— Judgment, Supreme Court, Bronx County (Ira Globerman, J.), rendered September 6, 1990, convicting defendant, after a jury trial, of criminal possession of a controlled substance in the third degree and fifth degree, and sentencing him, as a second felony offender, to concurrent terms of IV2 to 15 years and 3 V2 to 7 years, respectively, unanimously affirmed.
Defendant was first observed distributing vials of crack to purchasers after they gave their money to codefendant, and then receiving the money directly. After the court’s Sandoval ruling permitting prior convictions to be used in cross examining the defendant, and without obtaining a further advance ruling from the court, the prosecutor informed the jury in her opening statement that she intended to elicit testimony from the arresting officer as to drug sales by defendant near the *626time of the crime charged. A motion defendant then made for a mistrial was denied, and the evidence ruled admissible. At trial, the testimony was elicited with limiting instructions issued by the court. While the proper practice is for the prosecutor to obtain an advance ruling to determine the admissibility of the evidence (People v Ventimiglia, 52 NY2d 350), the error was harmless since the evidence was in the circumstances properly admitted. Evidence of narcotics sales prior to a defendant’s arrest for criminal possession of a controlled substance in the third degree is admissible if offered to establish the element of intent to sell (People v Grant, 181 AD2d 579; Penal Law § 220.16 [1]), and any potential prejudice was avoided by the court’s charge (People v Guzman, 173 AD2d 365, lv denied 78 NY2d 966). It should also be noted that defense counsel’s claim that he did not receive notice of the sales prior to the People’s opening statement is contradicted by the trial court’s notes.
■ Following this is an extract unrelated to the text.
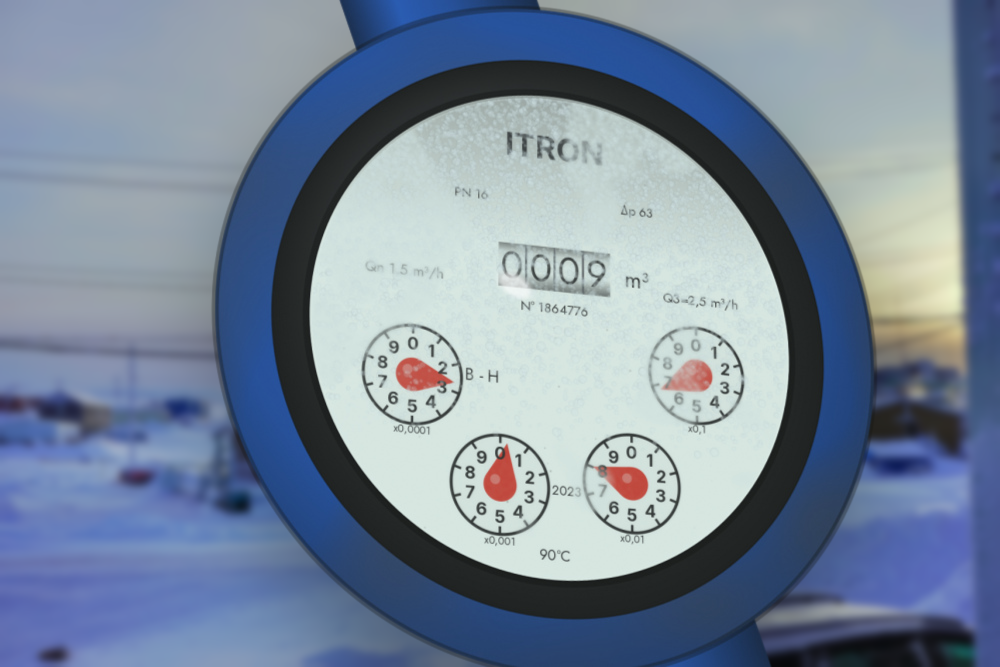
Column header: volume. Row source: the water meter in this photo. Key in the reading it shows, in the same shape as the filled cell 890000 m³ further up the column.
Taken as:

Defendant’s claim that the Allen charge was coercive and unbalanced is unpreserved for appellate review, defense counsel not having objected to the instruction until sentencing (People v Jones, 188 AD2d 331, 335). In any event, the court properly reminded the jury to keep an open mind, and correctly instructed that "the verdict must be [one] of each individual juror and not a mere acquiescence in the conclusion of the other jurors.” (See, People v Ali, 65 AD2d 513, 514, affd 47 NY2d 920.) Furthermore, the court’s suggestion that the jury rehear the testimony of one of the prosecution’s police witnesses was merely an effort to encourage the jurors to reach a verdict (see, People v Ford, 78 NY2d 878, 880). The court did not express an opinion with respect to the officer’s testimony, and also suggested that the testimony of both witnesses be reviewed.
We have reviewed defendant’s remaining claims and find them to without merit. Concur — Murphy, P. J., Carro, Rosenberger and Asch, JJ.